Para responderte debo explicar que crecí viendo mucho cine de Hollywood, algo nada extraño porque Islandia es un país muy “occidentalizado”. Piensa que, geográficamente, estamos en un punto intermedio entre Europa y los Estados Unidos, y nos hemos acostumbrado a convivir con bases militares norteamericanas sobre nuestro territorio. Sin embargo, cuando fui creciendo, las películas que me hicieron querer ser cineasta fueron obras de los grandes autores europeos, de Tarkovski a Antonioni, o también Víctor Erice… y el director de Cría Cuervos.
Carlos Saura
Sí, me fascina Saura.

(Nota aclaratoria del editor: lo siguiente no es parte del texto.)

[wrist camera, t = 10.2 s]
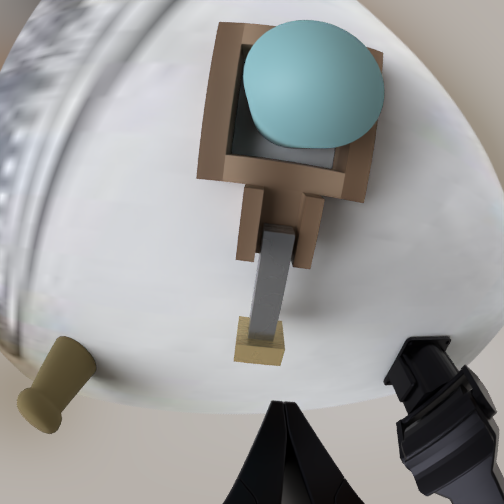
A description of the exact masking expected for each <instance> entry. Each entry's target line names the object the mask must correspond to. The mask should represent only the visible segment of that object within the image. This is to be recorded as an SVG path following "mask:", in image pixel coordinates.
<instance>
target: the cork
mask: <svg viewBox="0 0 504 504" xmlns="http://www.w3.org/2000/svg"><path fill="white" fill-rule="evenodd" d="M95 371H96V364H95V361H94V359H93V358H92V356H91V355H90V353H89V352H88V351H87V350H86V349H85V348H84V347H83V346H82V345H81V344H79V343H78V342H77V341H75V340H73V339H71V338H69V337H65V336H62V337H59V338H57V339H56V341H55V343H54V345H53V346H52V348H51V350H50V352H49V353H48V355H47V357H46V359H45V361H44V363H43V364H42V366H41V368H40V370H39V372H38V374H37V376H36V378H35V380H34V382H33V384H32V386H31V388H26V389H24V390H23V391H22V392H21V393H20V394H19V395H18V399H17V407H18V409H19V412H20V413H21V415H22V416H23V417H24V418H25V419H26V420H27V421H28V422H29V423H30V424H31V425H32V426H34V427H35V428H37V429H38V430H40V431H42V432H44V433H47V434H52V433H55V432H56V431H57V430H58V428H59V426H60V425H61V421H62V416H61V412H62V411H63V410H64V409H65V407H66V406H67V405H68V404H69V403H70V401H71V400H72V399H73V398H74V397H75V395H76V394H77V393H78V392H79V391H80V389H81V388H82V387H83V386H84V385H85V383H86V382H87V381H88V380H89V379H90V377H91V376H92V375H93V374H94V373H95Z"/></svg>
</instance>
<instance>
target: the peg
mask: <svg viewBox="0 0 504 504" xmlns="http://www.w3.org/2000/svg"><path fill="white" fill-rule="evenodd" d="M243 79H244V88H245V92H246V96H247V100H248V104H249V107H250V111H251V115H252V119H253V122H254V125H255V126H256V128H257V130H258V131H259V133H260V134H261V135H262V136H263V137H264V138H265V139H267V140H268V141H270V142H271V143H273V144H275V145H278V146H282V147H288V148H334V147H339V146H343V145H346V144H349V143H351V142H353V141H355V140H357V139H359V138H360V137H362V136H363V135H364V134H365V133H367V132H368V131H369V130H370V129H371V127H372V126H373V125H374V123H375V122H376V121H377V119H378V117H379V115H380V113H381V109H382V106H383V101H384V82H383V78H382V74H381V71H380V68H379V66H378V64H377V62H376V60H375V58H374V57H373V55H372V54H371V53H370V51H369V50H368V49H367V48H366V47H365V45H364V44H363V43H362V42H360V41H359V40H358V39H357V38H356V37H354V36H353V35H352V34H350V33H349V32H347V31H345V30H343V29H341V28H339V27H337V26H334V25H332V24H328V23H325V22H320V21H313V20H298V21H292V22H287V23H284V24H281V25H278V26H276V27H274V28H272V29H270V30H269V31H267V32H266V33H264V34H263V35H262V36H261V37H260V38H259V39H258V40H257V41H256V42H255V44H254V45H253V46H252V48H251V50H250V51H249V53H248V56H247V58H246V61H245V66H244V74H243Z"/></svg>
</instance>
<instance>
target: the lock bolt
mask: <svg viewBox="0 0 504 504" xmlns="http://www.w3.org/2000/svg"><path fill="white" fill-rule="evenodd" d="M294 240H295V233H294V230H293V228H292V226H286V225H278V224H271V223H264V226H263V233H262V240H261V246H260V253H259V260H258V267H257V273H256V280H255V286H254V293H253V300H252V306H251V313H250V318H249V317H241V316H239V321H238V329H237V337H236V346H235V355H234V361H236V362H244V363H253V364H264V365H275V366H280V365H281V362H282V358H283V354H284V351H285V345H284V336H283V326H282V321H278V318H279V313H280V309H281V304H282V299H283V295H284V290H285V285H286V280H287V275H288V270H289V265H290V260H291V255H292V250H293V245H294Z"/></svg>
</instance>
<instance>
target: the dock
mask: <svg viewBox="0 0 504 504" xmlns="http://www.w3.org/2000/svg"><path fill="white" fill-rule="evenodd" d="M274 27H276V26H269V25H260V24H249V23H232V22H219V25H218V30H217V35H216V40H215V45H214V51H213V56H212V62H211V68H210V74H209V80H208V87H207V93H206V100H205V107H204V115H203V122H202V130H201V139H200V148H199V157H198V167H197V178H196V179H206V180H216V181H225V182H234V183H242V184H245V187H244V194H243V202H242V210H241V218H240V227H239V235H238V244H237V252H236V260H241V261H249V262H254V257H255V253H260V246H261V240H262V233H263V226H264V223H271V224H278V225H286V226H292V228H293V230H294V233H295V240H294V245H293V250H292V255H291V261H292V265H293V267H297V268H305V269H310V268H311V264H312V259H313V255H314V250H315V246H316V241H317V236H318V232H319V227H320V222H321V217H322V212H323V207H324V201H325V199H324V198H322V197H321V196H320V195H323V196H328V197H334V198H339V199H345V200H350V201H355V202H360V203H364V199H365V194H366V189H367V184H368V179H369V173H370V168H371V162H372V156H373V150H374V143H375V136H376V129H377V121H378V119H377V121H376V122H375V123H374V125H373V126H372V127H371V129H370V130H369V131H368V132H367V133H365V134H364V135H363V136H362V137H360V138H359V139H357V140H355V141H353V142H351V143H349V144H346V145H343V146H339V147H336V148H335V155H334V161H333V167H332V169H329V168H324V167H319V166H313V165H308V164H302V163H296V162H290V161H284V160H277V159H270V158H263V157H255V156H247V155H239V154H231V150H232V142H233V134H234V127H235V119H236V112H237V105H238V98H239V91H240V84H241V77H242V70H243V64H244V59H246V58H247V56H248V53H249V51H250V50H251V48H252V46H253V45H254V44H255V42H256V41H257V40H258V39H259V38H260V37H261V36H262V35H263V34H264V33H266V32H267V31H269V30H270V29H272V28H274ZM366 48H367V49H368V50H369V51H370V53H371V54H372V55H373V57H374V58H375V60H376V62H377V64H378V66H379V68H380V71H381V74H382V67H383V53H382V52H380V51H377V50H374V49H371V48H368V47H366Z"/></svg>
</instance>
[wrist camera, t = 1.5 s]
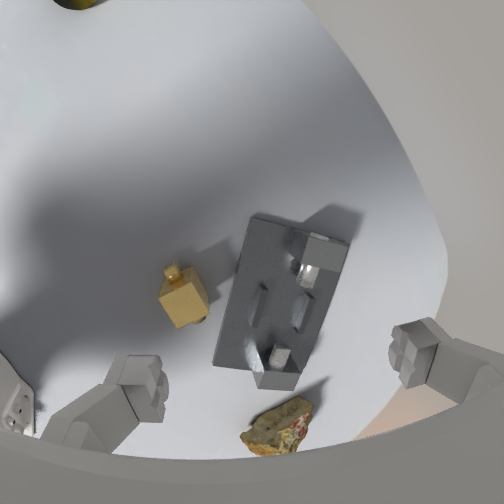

Fue la obra de estos directores la que me metió en la cabeza la idea de que el cine podía ser una herramienta de expresión extremadamente personal.
La mención a Tarkovski creo que me hace entender mejor el modo en que toman forma algunas de las metáforas que Un blanco, blanco día. Pienso por ejemplo en la aparición del caballo en el interior de la casa del protagonista.
Suele decirse de Tarkovski que su trabajo era esencialmente simbólico, pero yo no lo creo así. Pienso que él trabajaba de un modo muy intuitivo, pero al mismo tiempo conectado a lo espiritual. A mí no me gusta demasiado trabajar con símbolos, prefiero dejar que los significados de mis película surjan de un modo orgánico. Cuando filmas un escena a lo largo de dos años, como me ocurrió con el arranque de Un blanco, blanco día, o si filmas en una misma casa durante años, acaban sucediendo cosas imprevistas pero cargadas de significado. La escena del caballo tiene su origen en la realidad. En la zona en la que rodábamos habían caballos y una noche un joven potro se coló en la casa en la que filmábamos. Por la mañana, cuando llegué al rodaje, el caballo estaba dentro de la casa y se había cagado por todas partes (risas). Como te decía, cuando filmas ocurren cosas, muchas de ellas extraordinarias o imposibles. Hay que estar dispuesto a alimentarse de la realidad, que puede ser ambigua o hermética, para luego crear la ficción.
Por último, me gustaría preguntarle por el modo en que evoluciona la película en términos formales, desde una cierta quietud hacia un territorio más cinético a medida que avanza la acción y las emociones de los personajes se desatan.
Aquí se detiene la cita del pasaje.